Request: Copy out every line in the records below that contains the string "label".
══════════
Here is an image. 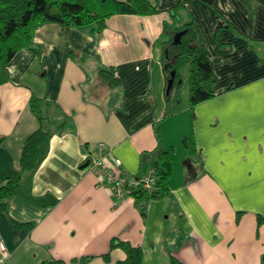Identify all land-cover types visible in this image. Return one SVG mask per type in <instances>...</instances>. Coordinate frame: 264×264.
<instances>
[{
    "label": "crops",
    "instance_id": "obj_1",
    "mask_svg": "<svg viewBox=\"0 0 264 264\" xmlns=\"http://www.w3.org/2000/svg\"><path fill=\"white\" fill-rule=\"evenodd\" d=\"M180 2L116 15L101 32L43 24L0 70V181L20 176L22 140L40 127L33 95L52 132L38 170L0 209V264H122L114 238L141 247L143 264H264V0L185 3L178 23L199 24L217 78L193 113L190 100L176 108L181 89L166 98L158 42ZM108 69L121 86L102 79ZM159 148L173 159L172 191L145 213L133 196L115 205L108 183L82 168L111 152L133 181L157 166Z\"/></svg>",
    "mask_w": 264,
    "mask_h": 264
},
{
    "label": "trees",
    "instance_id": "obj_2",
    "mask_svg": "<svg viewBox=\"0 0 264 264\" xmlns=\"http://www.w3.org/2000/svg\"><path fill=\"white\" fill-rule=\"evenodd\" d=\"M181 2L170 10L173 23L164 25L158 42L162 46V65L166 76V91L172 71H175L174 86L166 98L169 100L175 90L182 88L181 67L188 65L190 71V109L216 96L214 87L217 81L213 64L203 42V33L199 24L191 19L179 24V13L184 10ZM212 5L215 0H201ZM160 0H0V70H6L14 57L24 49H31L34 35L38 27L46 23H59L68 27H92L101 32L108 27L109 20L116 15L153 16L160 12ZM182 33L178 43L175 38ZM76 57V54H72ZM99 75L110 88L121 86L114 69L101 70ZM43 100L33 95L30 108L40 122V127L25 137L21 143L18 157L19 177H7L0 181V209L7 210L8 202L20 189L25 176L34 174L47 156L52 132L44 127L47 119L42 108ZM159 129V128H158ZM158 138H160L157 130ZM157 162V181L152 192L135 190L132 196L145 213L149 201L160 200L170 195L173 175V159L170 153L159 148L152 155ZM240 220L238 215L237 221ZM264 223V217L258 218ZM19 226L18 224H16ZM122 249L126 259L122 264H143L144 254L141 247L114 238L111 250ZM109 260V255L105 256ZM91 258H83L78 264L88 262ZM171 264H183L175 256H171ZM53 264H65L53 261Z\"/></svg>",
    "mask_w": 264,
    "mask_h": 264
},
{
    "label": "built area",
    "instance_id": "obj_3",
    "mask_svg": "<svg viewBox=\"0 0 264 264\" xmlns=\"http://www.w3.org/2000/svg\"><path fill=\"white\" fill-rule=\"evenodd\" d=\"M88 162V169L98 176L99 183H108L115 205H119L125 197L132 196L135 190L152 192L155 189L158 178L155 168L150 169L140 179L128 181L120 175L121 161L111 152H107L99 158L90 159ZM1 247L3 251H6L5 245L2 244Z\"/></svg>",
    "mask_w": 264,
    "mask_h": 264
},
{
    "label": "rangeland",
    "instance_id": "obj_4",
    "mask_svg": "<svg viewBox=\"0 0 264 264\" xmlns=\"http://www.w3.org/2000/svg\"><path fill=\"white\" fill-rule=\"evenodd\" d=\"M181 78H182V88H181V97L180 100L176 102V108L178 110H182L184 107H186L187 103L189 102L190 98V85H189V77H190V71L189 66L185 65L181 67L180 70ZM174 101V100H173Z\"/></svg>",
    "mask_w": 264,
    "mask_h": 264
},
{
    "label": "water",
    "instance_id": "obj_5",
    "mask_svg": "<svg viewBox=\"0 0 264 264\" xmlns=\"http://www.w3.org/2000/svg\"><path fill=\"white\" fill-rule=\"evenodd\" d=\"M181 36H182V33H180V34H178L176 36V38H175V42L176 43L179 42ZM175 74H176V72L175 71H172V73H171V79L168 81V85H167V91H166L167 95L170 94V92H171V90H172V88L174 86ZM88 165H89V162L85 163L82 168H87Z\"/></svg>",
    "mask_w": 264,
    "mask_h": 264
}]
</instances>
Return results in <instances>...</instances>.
══════════
Output for this exercise:
    "label": "crops",
    "label": "trees",
    "label": "built area",
    "label": "rangeland",
    "label": "water",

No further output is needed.